_Exercise_
What you return must be an exact copy of the lines in the listing below between the line holding "left hip: (50, 244)" and the line holding "left shoulder: (172, 208)", inclusive, and nothing more.

_Dataset extract_
━━━━━━
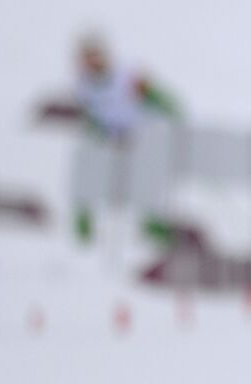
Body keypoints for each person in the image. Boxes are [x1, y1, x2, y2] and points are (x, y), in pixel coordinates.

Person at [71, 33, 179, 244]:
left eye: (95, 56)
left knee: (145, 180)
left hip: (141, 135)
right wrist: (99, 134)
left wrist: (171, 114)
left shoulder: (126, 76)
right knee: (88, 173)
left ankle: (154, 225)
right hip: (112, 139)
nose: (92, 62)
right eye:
━━━━━━
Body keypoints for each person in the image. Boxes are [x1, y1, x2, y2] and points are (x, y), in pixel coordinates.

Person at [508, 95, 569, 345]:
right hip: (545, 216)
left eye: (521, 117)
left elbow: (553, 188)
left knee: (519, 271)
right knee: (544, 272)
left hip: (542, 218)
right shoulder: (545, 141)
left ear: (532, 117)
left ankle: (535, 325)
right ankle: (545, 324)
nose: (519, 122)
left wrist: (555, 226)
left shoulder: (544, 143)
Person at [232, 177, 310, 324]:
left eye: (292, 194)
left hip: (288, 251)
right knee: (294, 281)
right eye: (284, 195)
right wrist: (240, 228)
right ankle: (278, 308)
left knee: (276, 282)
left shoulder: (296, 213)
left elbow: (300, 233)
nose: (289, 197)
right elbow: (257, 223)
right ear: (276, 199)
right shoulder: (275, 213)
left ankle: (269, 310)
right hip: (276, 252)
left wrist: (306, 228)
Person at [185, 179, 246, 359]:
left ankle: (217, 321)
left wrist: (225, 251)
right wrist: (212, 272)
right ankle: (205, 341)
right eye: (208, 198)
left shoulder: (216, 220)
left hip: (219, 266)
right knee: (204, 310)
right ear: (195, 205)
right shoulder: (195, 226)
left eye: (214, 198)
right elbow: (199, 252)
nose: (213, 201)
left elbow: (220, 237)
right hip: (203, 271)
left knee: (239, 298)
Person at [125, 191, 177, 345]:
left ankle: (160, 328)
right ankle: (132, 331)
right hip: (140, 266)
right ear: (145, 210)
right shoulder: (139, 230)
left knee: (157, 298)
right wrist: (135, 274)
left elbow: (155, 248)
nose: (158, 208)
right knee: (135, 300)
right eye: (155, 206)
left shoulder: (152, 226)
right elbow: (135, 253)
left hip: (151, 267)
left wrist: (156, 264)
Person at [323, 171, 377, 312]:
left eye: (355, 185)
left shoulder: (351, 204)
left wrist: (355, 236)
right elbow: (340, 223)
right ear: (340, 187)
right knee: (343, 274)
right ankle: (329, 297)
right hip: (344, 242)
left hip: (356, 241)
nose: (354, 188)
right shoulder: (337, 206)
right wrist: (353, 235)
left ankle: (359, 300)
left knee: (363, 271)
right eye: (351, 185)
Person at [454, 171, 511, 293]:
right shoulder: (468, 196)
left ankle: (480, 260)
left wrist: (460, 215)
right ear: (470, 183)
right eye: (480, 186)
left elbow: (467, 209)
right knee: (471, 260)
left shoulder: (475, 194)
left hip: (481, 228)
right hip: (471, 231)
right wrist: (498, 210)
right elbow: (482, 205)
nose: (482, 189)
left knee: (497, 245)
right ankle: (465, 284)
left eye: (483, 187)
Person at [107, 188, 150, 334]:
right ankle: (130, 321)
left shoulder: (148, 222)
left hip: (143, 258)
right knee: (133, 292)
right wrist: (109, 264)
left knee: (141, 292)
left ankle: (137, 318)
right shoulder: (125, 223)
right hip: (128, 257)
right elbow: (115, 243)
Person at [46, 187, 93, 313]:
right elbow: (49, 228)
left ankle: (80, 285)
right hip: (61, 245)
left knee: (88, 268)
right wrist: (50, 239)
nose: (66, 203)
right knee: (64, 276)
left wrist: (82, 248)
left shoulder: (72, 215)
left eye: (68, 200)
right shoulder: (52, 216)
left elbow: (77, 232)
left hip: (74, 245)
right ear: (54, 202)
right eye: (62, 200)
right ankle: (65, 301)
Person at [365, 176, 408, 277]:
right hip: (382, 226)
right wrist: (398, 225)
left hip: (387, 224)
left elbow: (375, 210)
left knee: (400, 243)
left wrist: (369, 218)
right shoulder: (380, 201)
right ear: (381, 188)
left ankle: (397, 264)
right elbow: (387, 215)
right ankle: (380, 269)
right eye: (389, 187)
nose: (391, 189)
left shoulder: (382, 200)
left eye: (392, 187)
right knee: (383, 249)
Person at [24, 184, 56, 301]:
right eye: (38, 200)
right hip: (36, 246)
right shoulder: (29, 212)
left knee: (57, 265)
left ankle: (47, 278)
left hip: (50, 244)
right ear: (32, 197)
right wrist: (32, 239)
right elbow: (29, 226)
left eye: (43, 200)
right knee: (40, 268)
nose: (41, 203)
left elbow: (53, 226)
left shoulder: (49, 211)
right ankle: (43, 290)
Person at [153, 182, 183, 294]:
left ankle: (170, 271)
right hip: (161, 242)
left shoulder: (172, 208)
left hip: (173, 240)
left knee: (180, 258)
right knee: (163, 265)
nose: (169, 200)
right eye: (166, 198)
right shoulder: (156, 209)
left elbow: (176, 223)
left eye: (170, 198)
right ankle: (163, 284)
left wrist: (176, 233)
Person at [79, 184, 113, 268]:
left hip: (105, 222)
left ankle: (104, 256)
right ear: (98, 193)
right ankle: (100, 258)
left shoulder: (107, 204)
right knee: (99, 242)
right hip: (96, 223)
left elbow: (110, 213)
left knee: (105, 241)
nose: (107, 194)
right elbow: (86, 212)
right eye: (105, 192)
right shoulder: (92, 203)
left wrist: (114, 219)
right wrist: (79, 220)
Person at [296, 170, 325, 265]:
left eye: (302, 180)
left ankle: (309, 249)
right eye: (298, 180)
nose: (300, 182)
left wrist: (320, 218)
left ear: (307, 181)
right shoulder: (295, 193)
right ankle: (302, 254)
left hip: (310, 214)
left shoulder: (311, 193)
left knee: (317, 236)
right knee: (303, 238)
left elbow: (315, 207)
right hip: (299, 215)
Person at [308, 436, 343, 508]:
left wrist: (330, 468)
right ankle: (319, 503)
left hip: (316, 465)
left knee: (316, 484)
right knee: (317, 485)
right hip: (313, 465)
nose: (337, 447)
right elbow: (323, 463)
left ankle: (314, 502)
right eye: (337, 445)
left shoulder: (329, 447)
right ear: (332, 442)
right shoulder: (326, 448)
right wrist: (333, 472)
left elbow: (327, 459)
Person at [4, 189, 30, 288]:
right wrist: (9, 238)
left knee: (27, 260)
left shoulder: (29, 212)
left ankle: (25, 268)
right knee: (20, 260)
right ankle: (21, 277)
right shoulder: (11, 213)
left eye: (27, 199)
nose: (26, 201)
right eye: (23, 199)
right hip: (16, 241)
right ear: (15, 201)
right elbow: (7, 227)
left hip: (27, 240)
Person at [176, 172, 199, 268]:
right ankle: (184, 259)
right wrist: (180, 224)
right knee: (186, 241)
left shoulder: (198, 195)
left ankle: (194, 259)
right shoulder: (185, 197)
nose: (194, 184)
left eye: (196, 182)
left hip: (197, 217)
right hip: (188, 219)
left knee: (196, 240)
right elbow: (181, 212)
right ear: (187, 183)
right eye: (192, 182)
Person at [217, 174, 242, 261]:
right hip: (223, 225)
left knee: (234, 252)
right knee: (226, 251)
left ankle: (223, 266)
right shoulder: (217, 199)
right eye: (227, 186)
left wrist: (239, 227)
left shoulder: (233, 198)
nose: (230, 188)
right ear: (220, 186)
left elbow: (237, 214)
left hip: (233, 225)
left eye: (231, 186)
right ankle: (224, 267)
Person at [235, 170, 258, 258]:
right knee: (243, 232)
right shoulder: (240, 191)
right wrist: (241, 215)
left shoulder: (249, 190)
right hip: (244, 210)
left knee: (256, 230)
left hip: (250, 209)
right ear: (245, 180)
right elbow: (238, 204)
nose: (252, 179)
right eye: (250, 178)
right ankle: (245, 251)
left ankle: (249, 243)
━━━━━━
_Output of the task_
left hip: (50, 244)
right ear: (32, 197)
right wrist: (32, 239)
right elbow: (29, 226)
left eye: (43, 200)
right knee: (40, 268)
nose: (41, 203)
left elbow: (53, 226)
left shoulder: (49, 211)
right ankle: (43, 290)
Person at [153, 182, 183, 294]:
left ankle: (170, 271)
right hip: (161, 242)
left shoulder: (172, 208)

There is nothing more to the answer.